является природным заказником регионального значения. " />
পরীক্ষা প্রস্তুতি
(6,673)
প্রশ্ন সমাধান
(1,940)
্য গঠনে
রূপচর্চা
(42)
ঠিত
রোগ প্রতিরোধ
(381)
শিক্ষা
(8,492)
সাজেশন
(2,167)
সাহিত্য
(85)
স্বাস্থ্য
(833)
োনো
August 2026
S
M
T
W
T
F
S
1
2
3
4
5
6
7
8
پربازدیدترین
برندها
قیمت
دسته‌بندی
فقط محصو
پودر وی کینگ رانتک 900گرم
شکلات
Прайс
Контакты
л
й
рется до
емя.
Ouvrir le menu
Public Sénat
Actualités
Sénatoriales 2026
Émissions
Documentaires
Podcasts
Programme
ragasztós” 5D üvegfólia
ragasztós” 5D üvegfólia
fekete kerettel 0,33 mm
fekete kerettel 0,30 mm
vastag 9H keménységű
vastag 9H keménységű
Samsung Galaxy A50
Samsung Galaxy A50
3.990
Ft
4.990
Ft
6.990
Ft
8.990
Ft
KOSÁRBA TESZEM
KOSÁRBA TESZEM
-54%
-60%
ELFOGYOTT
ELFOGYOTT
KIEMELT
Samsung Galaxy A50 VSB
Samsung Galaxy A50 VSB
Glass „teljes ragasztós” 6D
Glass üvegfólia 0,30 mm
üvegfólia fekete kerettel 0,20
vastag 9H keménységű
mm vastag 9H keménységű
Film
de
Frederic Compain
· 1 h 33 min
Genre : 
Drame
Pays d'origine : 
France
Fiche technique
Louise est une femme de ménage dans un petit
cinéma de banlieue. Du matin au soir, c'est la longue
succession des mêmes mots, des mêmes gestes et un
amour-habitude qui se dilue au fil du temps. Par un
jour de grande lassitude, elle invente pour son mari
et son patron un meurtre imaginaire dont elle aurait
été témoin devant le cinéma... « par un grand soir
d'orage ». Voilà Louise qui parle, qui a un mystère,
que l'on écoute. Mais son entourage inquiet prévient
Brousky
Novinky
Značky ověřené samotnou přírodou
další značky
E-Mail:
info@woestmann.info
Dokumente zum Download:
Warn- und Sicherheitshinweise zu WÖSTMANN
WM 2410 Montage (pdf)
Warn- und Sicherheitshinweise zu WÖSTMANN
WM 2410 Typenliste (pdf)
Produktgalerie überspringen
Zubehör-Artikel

===============

» **Activity**:
Copy out each record from above, exactly.

» **Response to this exercise**:
является природным заказником регионального значения. " />
পরীক্ষা প্রস্তুতি
(6,673)
প্রশ্ন সমাধান
(1,940)
্য গঠনে
রূপচর্চা
(42)
ঠিত
রোগ প্রতিরোধ
(381)
শিক্ষা
(8,492)
সাজেশন
(2,167)
সাহিত্য
(85)
স্বাস্থ্য
(833)
োনো
August 2026
S
M
T
W
T
F
S
1
2
3
4
5
6
7
8
پربازدیدترین
برندها
قیمت
دسته‌بندی
فقط محصو
پودر وی کینگ رانتک 900گرم
شکلات
Прайс
Контакты
л
й
рется до
емя.
Ouvrir le menu
Public Sénat
Actualités
Sénatoriales 2026
Émissions
Documentaires
Podcasts
Programme
ragasztós” 5D üvegfólia
ragasztós” 5D üvegfólia
fekete kerettel 0,33 mm
fekete kerettel 0,30 mm
vastag 9H keménységű
vastag 9H keménységű
Samsung Galaxy A50
Samsung Galaxy A50
3.990
Ft
4.990
Ft
6.990
Ft
8.990
Ft
KOSÁRBA TESZEM
KOSÁRBA TESZEM
-54%
-60%
ELFOGYOTT
ELFOGYOTT
KIEMELT
Samsung Galaxy A50 VSB
Samsung Galaxy A50 VSB
Glass „teljes ragasztós” 6D
Glass üvegfólia 0,30 mm
üvegfólia fekete kerettel 0,20
vastag 9H keménységű
mm vastag 9H keménységű
Film
de
Frederic Compain
· 1 h 33 min
Genre : 
Drame
Pays d'origine : 
France
Fiche technique
Louise est une femme de ménage dans un petit
cinéma de banlieue. Du matin au soir, c'est la longue
succession des mêmes mots, des mêmes gestes et un
amour-habitude qui se dilue au fil du temps. Par un
jour de grande lassitude, elle invente pour son mari
et son patron un meurtre imaginaire dont elle aurait
été témoin devant le cinéma... « par un grand soir
d'orage ». Voilà Louise qui parle, qui a un mystère,
que l'on écoute. Mais son entourage inquiet prévient
Brousky
Novinky
Značky ověřené samotnou přírodou
další značky
E-Mail:
info@woestmann.info
Dokumente zum Download:
Warn- und Sicherheitshinweise zu WÖSTMANN
WM 2410 Montage (pdf)
Warn- und Sicherheitshinweise zu WÖSTMANN
WM 2410 Typenliste (pdf)
Produktgalerie überspringen
Zubehör-Artikel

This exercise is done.